Published 25 September 2018
As found in Belgium in 2003, the cost of multiple pregnancies continues to present a strong argument in favour of elective single embryo transfer.
Multiple pregnancies have long been recognised as the cause of added perinatal risk for both the mother and the baby; the mother is at risk of such maternal complications as pre-eclampsia, gestational diabetes and preterm labour, while the fetus is at greater risk of morbidity and mortality. In ART these added risks have been confirmed in registry studies from Denmark, which show that on average IVF twins are born three weeks before IVF singletons and have a mean birth weight 1000g lower.(1) IVF twins have a perinatal mortality rate twice as high as IVF singletons, and substantially more are admitted to neonatal intensive care units.
There is also recent evidence - from analysis of the HFEA database in the UK - that even singleton deliveries following a vanishing twin are also associated with increased risk of preterm birth and low birth weight.(2)
It is equally well recognised that, compared with singletons, multiple-pregnancy infants consume significantly more hospital resources, particularly during the neonatal period and first year of life. A retrospective population study from Australia of more than 230,000 ART pregnancies found mean hospital costs of a singleton, twin, and higher-order child up to the age of five were $2730, $8993, and $24,411 (respectively in 2009-2010 US dollars), with cost differences concentrated in the neonatal period and during the first year of life.(3)
A similar real-life cost analysis based on actual hospital invoices in Belgium showed a significantly higher total cost (ART, pregnancy follow-up, delivery, child cost until the age of two) per multiple birth (mean €43,397) than per singleton (mean €17,866). A 50% reduction in multiple LBR resulted in a hospital cost reduction of 13%.(4)
Now, a new report from the HFEA and other UK institutions (including the RCOG) confirms that twin births are indeed almost three times as costly as singletons, with most of those added costs preventable with a SET policy.(5) Thus, based on several detailed (and complex) costing models used for the report, the mean cost of a singleton pregnancy in the UK over the period of pregnancy, birth, neonatal care and long-term disability is estimated to be £4,892; the costs of a twin pregnancy over the same period is £13,959.
The report adds that much of this difference in costs comes from the need for emergency Caesarean section, post-neonatal death, admissions to neo-natal intensive care, and a range of other conditions like cerebral palsy.

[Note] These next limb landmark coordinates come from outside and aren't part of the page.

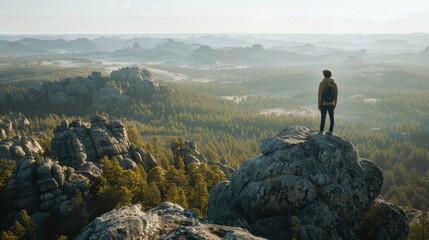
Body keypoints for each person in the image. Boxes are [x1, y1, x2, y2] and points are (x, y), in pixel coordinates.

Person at [318, 69, 338, 135]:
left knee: (323, 118)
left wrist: (319, 104)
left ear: (324, 75)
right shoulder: (334, 84)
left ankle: (321, 131)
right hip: (331, 103)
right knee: (331, 118)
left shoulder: (322, 84)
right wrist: (335, 104)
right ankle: (330, 131)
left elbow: (320, 94)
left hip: (324, 103)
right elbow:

Like all such reports, the UK analysis specifically attributes much of the increase in multiple pregnancies to ART, noting that ' multiple pregnancy is widely recognised as associated with IVF'.
In what is likely to be one of the most thorough and comprehensive health economic assessments of the subject yet, the report adds that most of the health problems of twins can be explained by prematurity and low gestational weight: 'About half of twins are born under 37 weeks gestation and 10% before 32 weeks, compared with 1% of singletons; and, as a rough estimate, IVF twins are born with a mean birth weight ranging between 800g and 1000g less.'
Belgian legislation, introduced in 2003 to provide up to six cycles of fully reimbursed IVF treatment to all women under 43, was based largely on a similar cost analysis of multiple pregnancies. Thus, a fully reimbursed strategy was only affordable if the number of embryos transferred was limited (to one initially), which only then would lead to a decrease in perinatal costs associated with multiple pregnancy.
While the UK has no obvious plans to introduce fully subsidised IVF, it is now clear that the financial cost of multiples nevertheless presents a strong argument in the case for elective SET alongside that of the health risks. The multiple rate in the UK had dropped to 11% by 2016 from just over 25% in 2008. Presently, says the HFEA, many clinics are achieving a target of less than 10% set by the HFEA.
However, ESHRE's own monitoring data continue to show that the highest target standards are set by Sweden. Provisional European data calculated for 2015 show that Sweden achieved a cumulative delivery rate (fresh + FER per aspiration) of 39%. with a multiple rate of just 3.8%.
1. Pinborg A. IVF/ICSI twin pregnancies – risks and prevention. Hum Reprod Update 2005; 11: 575-593.
2. Kamath MS, Antonisamy B, Selliah HY, Sunkara SK. Perinatal outcomes of singleton live births with and without vanishing twin following transfer of multiple embryos: analysis of 113 784 singleton live births. Hum Reprod 2018; doi.org/10.1093/humrep/dey284.
3. Chambers GM, Hoang VP, Lee E, et al. Hospital costs of multiple-birth and singleton-birth children during the first 5 years of life and the role of assisted reproductive technology. JAMA Pediatr 2014; 168: 1045-1053.
4. Peeraer K, D'Hooghe TM, Vandoren C, et al. A 50% reduction in multiple live birth rate is associated with a 13% cost saving: a real-life retrospective cost analysis. Reprod Biomed Online 2017; 36: 279-286.